Going back to the cisplatin shortage again being one of the things that we recently faced, you look at bladder cancer patients in certain lines of their disease, [and] cisplatin has the best data and it leads to curative intent outcomes. You look at testicular cancer, very, very similar. These young patients have a very long time to live and again you look at like the BEP [bleomycin, etoposide, and cisplatin] regimen or the VIP [etoposide, ifosfamide, and cisplatin] regimen, and a lot of these regimens incorporate cisplatin for curative intent. There's not data around carboplatin; carboplatin has, in some cases, also been inferior.

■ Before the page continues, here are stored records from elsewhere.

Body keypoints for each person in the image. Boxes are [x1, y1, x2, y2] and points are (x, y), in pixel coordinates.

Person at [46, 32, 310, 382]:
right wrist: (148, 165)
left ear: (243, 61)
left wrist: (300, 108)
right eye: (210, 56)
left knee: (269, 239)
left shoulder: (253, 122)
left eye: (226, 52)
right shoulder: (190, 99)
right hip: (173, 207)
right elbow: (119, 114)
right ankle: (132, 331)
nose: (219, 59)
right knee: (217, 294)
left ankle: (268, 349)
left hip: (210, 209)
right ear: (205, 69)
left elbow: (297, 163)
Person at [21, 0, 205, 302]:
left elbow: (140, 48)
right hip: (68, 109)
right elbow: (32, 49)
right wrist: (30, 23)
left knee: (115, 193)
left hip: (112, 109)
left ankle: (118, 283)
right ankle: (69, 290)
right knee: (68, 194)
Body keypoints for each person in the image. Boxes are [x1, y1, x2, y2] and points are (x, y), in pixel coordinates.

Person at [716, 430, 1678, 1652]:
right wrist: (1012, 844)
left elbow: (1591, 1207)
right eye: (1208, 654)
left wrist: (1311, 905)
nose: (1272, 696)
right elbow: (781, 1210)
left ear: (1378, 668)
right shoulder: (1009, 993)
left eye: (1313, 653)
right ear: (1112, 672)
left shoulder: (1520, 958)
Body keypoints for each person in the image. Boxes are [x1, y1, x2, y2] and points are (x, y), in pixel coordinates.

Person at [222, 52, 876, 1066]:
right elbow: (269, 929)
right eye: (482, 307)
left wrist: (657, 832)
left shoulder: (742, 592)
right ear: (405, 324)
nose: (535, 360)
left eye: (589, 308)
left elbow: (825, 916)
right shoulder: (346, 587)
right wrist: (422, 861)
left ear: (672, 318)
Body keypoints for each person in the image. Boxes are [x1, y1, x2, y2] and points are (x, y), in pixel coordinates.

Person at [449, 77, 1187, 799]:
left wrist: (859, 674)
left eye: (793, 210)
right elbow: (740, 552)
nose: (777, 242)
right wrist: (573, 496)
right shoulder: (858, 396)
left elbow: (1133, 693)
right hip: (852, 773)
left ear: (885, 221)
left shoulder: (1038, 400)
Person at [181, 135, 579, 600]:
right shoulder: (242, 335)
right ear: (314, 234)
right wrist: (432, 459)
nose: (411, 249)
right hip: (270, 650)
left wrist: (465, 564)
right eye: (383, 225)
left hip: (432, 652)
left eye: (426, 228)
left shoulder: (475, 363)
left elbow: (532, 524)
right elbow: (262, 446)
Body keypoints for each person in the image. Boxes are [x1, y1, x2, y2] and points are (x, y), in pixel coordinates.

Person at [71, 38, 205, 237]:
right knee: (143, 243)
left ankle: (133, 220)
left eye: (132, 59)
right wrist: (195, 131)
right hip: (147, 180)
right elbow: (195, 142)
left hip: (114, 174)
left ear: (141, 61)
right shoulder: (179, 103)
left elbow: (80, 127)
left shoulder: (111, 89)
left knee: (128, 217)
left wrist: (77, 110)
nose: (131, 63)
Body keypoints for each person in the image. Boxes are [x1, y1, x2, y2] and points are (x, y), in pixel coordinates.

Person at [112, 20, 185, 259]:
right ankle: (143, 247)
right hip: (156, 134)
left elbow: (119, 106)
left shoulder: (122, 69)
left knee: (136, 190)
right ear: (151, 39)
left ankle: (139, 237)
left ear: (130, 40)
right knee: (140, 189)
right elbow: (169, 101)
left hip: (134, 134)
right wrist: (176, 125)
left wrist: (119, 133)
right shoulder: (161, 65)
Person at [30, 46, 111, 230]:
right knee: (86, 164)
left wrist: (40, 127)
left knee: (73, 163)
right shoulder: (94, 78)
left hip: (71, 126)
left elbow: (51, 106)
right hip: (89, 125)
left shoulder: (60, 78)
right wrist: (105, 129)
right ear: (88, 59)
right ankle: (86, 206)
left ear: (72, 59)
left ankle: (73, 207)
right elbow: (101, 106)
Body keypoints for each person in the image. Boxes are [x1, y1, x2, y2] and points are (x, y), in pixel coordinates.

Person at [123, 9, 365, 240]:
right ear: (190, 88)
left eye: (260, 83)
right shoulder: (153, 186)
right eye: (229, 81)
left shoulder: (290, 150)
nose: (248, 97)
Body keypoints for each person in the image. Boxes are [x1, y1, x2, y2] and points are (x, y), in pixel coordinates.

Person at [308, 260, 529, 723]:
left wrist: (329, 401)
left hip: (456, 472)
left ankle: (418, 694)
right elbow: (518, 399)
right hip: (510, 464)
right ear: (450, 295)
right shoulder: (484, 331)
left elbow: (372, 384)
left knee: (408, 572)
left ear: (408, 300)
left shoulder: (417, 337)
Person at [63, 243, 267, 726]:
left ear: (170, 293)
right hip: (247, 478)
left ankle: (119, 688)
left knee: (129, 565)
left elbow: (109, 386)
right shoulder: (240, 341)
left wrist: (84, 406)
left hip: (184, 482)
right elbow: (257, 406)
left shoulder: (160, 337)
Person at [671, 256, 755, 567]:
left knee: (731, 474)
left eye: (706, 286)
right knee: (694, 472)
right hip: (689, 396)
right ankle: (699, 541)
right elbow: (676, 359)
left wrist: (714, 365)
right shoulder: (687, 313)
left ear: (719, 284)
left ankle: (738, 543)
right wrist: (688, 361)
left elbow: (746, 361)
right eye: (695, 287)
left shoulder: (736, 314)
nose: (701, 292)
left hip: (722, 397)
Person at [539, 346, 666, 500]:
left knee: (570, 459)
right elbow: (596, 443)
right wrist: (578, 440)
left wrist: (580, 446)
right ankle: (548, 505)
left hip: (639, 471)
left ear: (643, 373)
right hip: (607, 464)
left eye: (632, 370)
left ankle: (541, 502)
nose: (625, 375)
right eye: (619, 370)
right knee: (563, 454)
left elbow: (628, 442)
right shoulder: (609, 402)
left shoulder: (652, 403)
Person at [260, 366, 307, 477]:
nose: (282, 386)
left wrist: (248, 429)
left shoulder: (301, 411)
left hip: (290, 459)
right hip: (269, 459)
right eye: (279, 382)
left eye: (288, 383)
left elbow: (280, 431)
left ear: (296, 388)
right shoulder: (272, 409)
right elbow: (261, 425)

I think when we go down that route, it's where you start to carve out certain subsets of patients where there is no therapeutic alternative, and that's kind of been the key area where we've had to either allocate per patient depending on the severity. So if we know Bob is coming in for 5 or 6 cycles of chemotherapy, we want to make sure that we have drug X for Bob to meet those number of cycles. Because we also don't want a patient to come in, be treated for 3 or 4 cycles, and then all of a sudden we never know where the trajectory is going to head in terms of a drug shortage and what we're going to be allocated on any weekly or given basis, so then ultimately we have to do it like that in terms of the curative intent natures, etc., where we're allocating to specific patients.
This interview has been lightly edited for clarity.